Chen believes that Chinatown is deteriorating from within and being left behind by a quickly evolving city. Even in the absence of a BID, Chinatown rents are increasing while businesses are making less money, says Chen. This is a situation that will guarantee the demise of many small shops. “At least the BID will give businesses a chance to survive,” he said. The BID, to Chen, could be the difference between the neighborhood’s life or death.
Chen argues that encouraging tourism in Chinatown, through cleanliness and tourism promotion campaigns, is key to the community’s survival.
“Our capital lies in our proximity to ground zero,” Chen said. “When millions of tourists are visiting ground zero each year, where will we be? When people come to Chinatown they can’t be holding their noses, saying ‘why did I come here?’”
“Tourism is certainly not the lifeblood of Chinatown,” said Lee. “That is a complete misconception. What keeps us going is our residents.”
As far as Chinatown’s current tourist industry is concerned, cleanliness — a main objective of the BID — has not made it one of the city’s most major tourist destinations, according to Paul Lee, who previously owned a retail business on Mott St. and whose family owns two buildings in Chinatown. “Cleanliness is just not a draw for people coming to Chinatown.”

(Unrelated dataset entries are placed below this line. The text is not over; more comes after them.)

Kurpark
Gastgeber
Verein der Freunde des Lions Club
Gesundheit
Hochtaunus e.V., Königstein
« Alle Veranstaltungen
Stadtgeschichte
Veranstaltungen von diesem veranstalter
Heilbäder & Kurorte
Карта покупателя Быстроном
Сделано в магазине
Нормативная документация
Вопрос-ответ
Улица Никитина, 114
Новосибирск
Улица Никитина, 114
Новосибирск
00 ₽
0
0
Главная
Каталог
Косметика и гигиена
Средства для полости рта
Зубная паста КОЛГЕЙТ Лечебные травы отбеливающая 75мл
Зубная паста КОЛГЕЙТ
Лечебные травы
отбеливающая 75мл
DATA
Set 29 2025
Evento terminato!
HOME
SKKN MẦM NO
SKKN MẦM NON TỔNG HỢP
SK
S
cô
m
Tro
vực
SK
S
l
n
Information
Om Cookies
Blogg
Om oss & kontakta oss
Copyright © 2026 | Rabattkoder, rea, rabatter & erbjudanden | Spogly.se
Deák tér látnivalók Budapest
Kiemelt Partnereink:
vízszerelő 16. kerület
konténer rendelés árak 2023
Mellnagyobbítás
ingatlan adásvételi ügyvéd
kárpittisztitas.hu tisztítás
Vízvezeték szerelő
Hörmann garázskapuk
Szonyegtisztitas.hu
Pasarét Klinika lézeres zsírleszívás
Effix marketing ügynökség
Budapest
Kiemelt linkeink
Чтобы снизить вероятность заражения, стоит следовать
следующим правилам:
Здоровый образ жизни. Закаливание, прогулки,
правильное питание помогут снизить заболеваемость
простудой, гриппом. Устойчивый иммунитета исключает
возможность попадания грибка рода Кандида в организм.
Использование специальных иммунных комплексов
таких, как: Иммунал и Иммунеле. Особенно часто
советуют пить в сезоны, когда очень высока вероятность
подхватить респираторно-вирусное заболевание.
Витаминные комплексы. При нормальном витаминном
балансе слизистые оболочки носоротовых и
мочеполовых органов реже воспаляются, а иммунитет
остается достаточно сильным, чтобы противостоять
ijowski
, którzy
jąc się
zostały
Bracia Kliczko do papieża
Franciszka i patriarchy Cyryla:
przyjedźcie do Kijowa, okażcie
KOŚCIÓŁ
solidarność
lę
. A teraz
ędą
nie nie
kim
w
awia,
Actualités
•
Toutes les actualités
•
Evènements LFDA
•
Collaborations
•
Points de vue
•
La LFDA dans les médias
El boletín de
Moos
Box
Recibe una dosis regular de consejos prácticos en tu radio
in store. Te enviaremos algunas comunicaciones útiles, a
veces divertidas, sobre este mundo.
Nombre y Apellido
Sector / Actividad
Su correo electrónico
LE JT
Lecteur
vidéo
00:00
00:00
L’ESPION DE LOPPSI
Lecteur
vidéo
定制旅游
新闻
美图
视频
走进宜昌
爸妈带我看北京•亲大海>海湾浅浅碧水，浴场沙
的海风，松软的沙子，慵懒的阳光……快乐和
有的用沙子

Sanitation is the city’s job, anyway, argues Lee.
Jan Lee, who is not related to Paul, agrees. “For decades Chinatown has tried to hold the city accountable for sanitation,” he said.
By not enforcing common codes, the city is ignoring Chinatown’s sanitation situation, he added. “The municipality has the laws on the books and are ignoring them in Chinatown. Why aren’t they giving more tickets? With the BID in place they can just point to a privatized entity that should be doing all the work.”
This argument carries little weight, says the anonymous former Chinatown Partnership employee, because “the city provides the same service to each community. If you want more, you must pay for it.”